There is no reason for state governments to be in the insurance business. And there is certainly no reason for the federal government to bail them out.

Instead of injecting government into the insurance markets, private landowners should buy insurance in the private market so that the owner knows the true costs of ownership.

If insurance is not available or is prohibitively expensive for development in risky coastal areas, then property owners should bear the risk themselves or those areas should be left undeveloped.

IOW:

1) Florida likes the tax-revs from beach-houses and their occupants, so they encourage people to build there.

2) In order to make it beach-house ownership feasible, Florida sets up its own casualty-insurance program.

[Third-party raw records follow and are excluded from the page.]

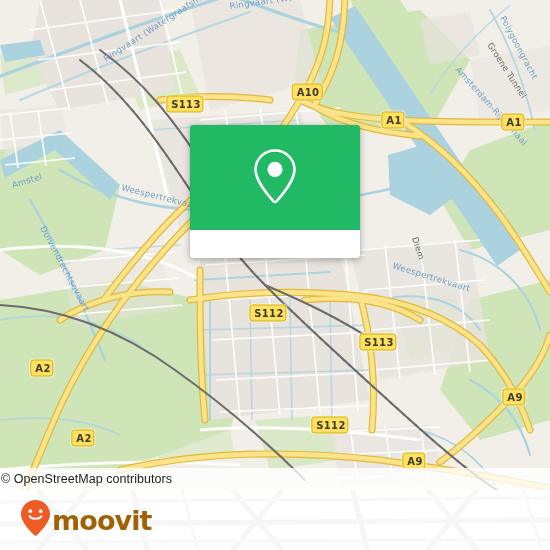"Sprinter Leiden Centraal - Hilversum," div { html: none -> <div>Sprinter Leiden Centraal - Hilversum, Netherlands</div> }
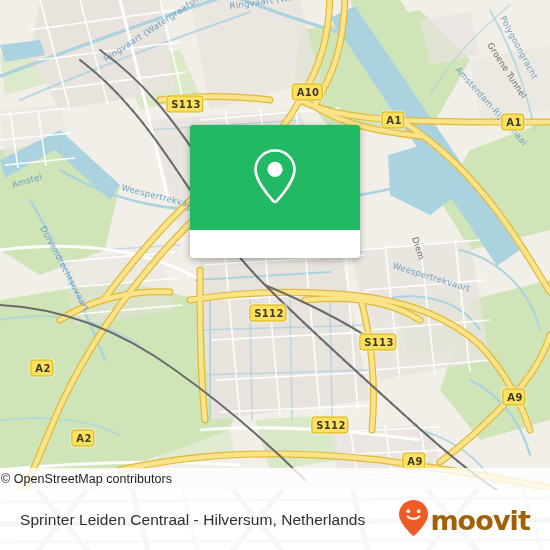"moovit" #logo .wordmark { color: #a16207 -> #701a75 }
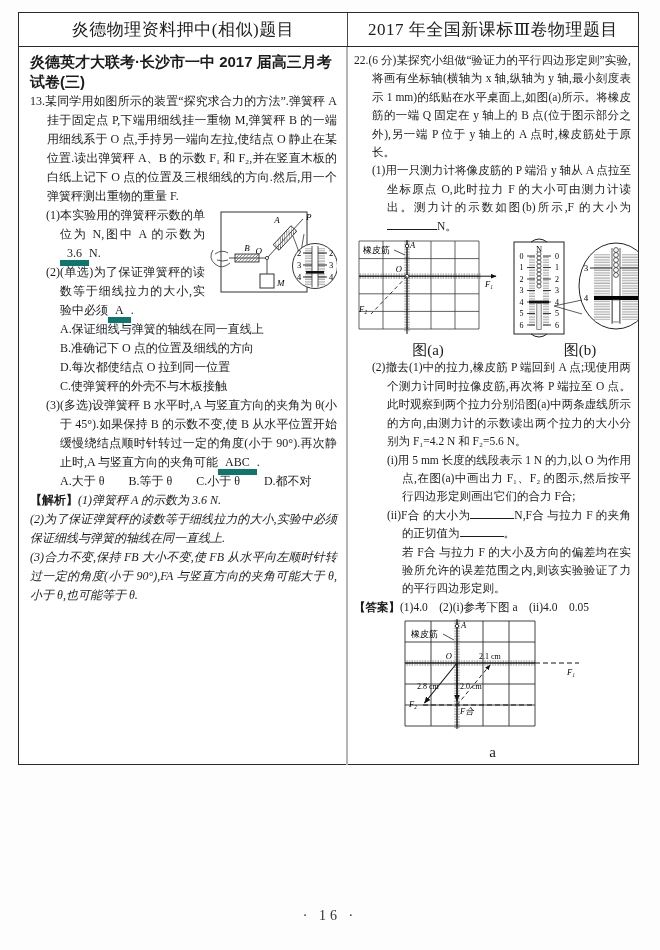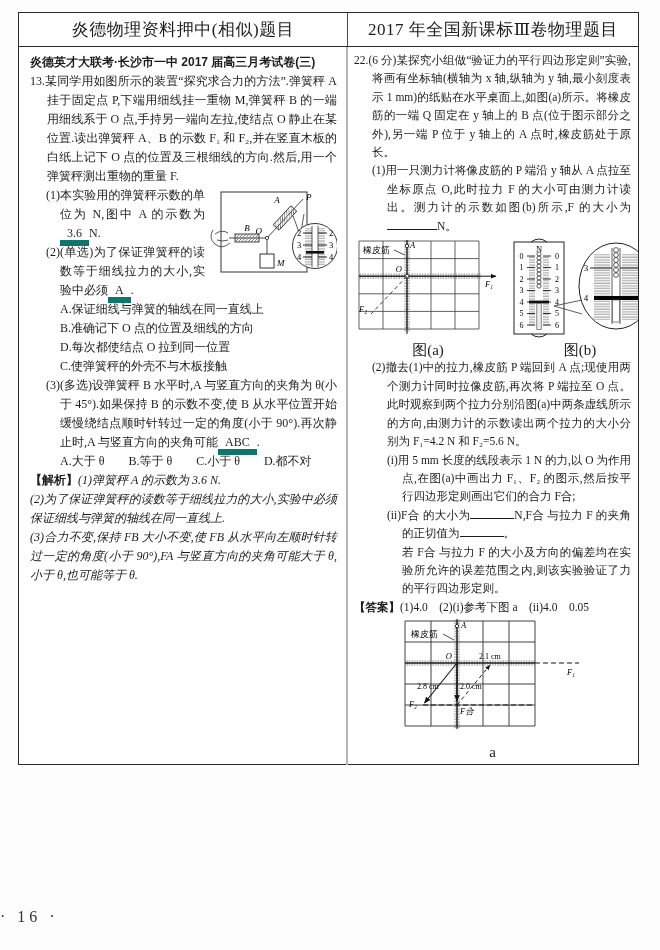"炎德英才大联考·长沙市一中 2017 届高三月考试卷(三)" .ttl { font-size: 12px -> 15px }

3) Florida mis-manages the program and it is in trouble.

4) YOU pay for it!

What a country!!

4 comments:

neomom said...

I admit I have mixed feelings on your statements on this. Not saying a bailout is the solution... Getting the government a helluva lot further away from it would probably be a better plan.

I don't know enough about the Florida program or its issues, but I can tell you how it works in North Carolina - as I live in a coastal county, though a few miles inland.

76% of all wind/hail damage claims from hurricanes comes from the inland counties. With the exception of the houses on the actual beach/barrier islands/intracoastal, most here come through the storm pretty well because of the building codes with nailing patterns, roof straps, etc.

Even with that. Private insurers refuse to cover certain locations - usually up to a few miles inland. Surprise!! My home is in that zone.

That leaves the NC "Beach Plan" as our only option. I don't know what a beach house costs to insure, but my humble domicile costs more than 3X to insure - just for wind and hail - than my insurance did in WI for a similar residence. The Beach Plan also carries a 3% home value deductible. Then I still need to carry the traditional home policy from a private insurer for fire and such.

To make it better. Our rates on both the beach plan and home policy just went up by 25-35% in the coastal counties so that our state insurance commissioner could lower the rates for the more populated inland counties using the "those rich people with beach houses can afford it!" meme and buy some votes.

Note my statements about where the most damage occurs, not living on the beach, humble home, and no private coverage available.

Dad29 said...

Umnnhhhh....

I'd find the red-pencil line between 'hurricane-vulnerable' and 'NOT hurricane-vulnerable' and move.

But the FLA situation is different...

neomom said...

Turns out, the arbitrary line is a main road... We are about 200 yards on the wrong side of it..... Of course, they don't tell you any of those minor details in the relo package.